Ihre Aufgabe:
Wer war laut dem Arbeitsjournal der erste Lehrer Beethovens?

Text zur Analyse:
%%

Mittagsschlaf. Danach mein Bub, der längst ein Rowdy geworden.

16.45 Uhr:
Enttäuschung, daß mein Junge eine 3 als Klassenarbeit in Musik mitbrachte; ich habe plötzlich angefangen zu weinen, er war deutlich schockiert. Mußte mich entschuldigen bei ihm, hab’s auch getan. Denn wozu muß ein Bub wissen, daß der erste Lehrer Beethovens ein Herr Neef war, ein völlig unbedeutender Mann? Er muß auch nicht wissen, daß Beethoven sein erstes Konzert, im Alter von acht Jahren, in Köln gab. Was soll der Quatsch? Ärgerlich aber, daß er die Rondoform nicht näher bestimmen konnte, nicht wußte, daß sie, was der Name schon sagt, aus dem Rundgesang herstammt und später, in der Volksmusik und heute dem Pop, Herkunft des Refrainliedes ist. Ärgerlich wiederum, daß die Kinder als Lösungsaufgabe zu „Beethoven schrieb viele….” statt der „….“ Sinfonien herauskriegen sollten – ein restloser Unfug, da sich „viele” ja nur aufs historisch Vorgängige beziehen kann; d a wäre „viele” nämlich sogar falsch: Mozart schrieb 41, Haydn sogar 108. Die Sinfoniezahl 9 wurde erst n a c h Beethoven quasi-mythisch. Ebenfalls eine Unverschämtheit, dem Jungen einen halben Punkt abzuziehen, weil er „Haydn” mit e schreibt. Ja, ich habe mich bei ihm entschuldigt.

Poetologische Diskussion hierunter. Jetzt aber antworte ich auf Melusine. Und in zwei Stunden geht es zur Oper ab; nach Hause Ans Terrarium fahre ich heute nicht mehr.

1.27 Uhr:
An eine Freundin:
Was mich so verletzt, ist, daß die Freunde nicht v e r t r a u e n… daß ihnen gar n icht erst in den Sinn kommt, es könne da eine Differenz geben zwische dem, was ich schreibe, und dem, was die Absicht dahinter ist. Ich verlange sowas nicht von normalen Lesern, von Freunden aber schon.

5 thoughts on “Arbeitsjournal. Freitag, der 26. März 2010. Mit einer Einleitung zur kleinen Theorie des Literarischen Bloggens, Zwischenbefund (Fünfter Zwischenbefund) und zur Sexualbefindlichkeit der deutschsprachigen Gegenwart. Sowie mit einem Angebot.

    1. Seeigel, Aléa. >>>> Seeigel. (Den Link setz ich rein aus Grandezza: ich teile so gerne, und von Herzen.)

%%

Quelldaten:

%%

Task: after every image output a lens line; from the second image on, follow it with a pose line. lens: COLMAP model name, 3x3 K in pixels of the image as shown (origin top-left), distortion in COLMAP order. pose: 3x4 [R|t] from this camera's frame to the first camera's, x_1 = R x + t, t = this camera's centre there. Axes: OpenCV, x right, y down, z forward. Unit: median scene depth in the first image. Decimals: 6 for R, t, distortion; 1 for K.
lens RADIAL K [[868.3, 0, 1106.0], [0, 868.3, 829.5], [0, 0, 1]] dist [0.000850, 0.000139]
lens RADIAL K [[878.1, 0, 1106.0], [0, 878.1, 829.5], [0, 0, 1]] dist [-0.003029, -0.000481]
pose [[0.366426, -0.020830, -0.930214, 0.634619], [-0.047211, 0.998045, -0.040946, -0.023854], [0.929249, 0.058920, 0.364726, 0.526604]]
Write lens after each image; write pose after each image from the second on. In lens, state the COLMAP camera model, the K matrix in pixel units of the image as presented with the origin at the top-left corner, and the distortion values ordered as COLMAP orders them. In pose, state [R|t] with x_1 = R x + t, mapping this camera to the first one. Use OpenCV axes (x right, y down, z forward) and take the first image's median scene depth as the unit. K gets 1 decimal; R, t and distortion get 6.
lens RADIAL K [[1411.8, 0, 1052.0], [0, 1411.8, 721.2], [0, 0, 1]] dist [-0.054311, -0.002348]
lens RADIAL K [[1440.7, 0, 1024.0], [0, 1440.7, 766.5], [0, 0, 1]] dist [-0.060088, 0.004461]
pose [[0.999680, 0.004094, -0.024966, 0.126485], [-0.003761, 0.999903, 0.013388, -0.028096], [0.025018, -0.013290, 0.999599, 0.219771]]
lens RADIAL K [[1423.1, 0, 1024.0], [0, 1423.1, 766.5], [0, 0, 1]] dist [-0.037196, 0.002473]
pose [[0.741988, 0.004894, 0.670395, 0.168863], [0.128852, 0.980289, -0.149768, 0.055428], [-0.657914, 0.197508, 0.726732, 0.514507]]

%%

Antwortbereich:
Ein Herr Neef.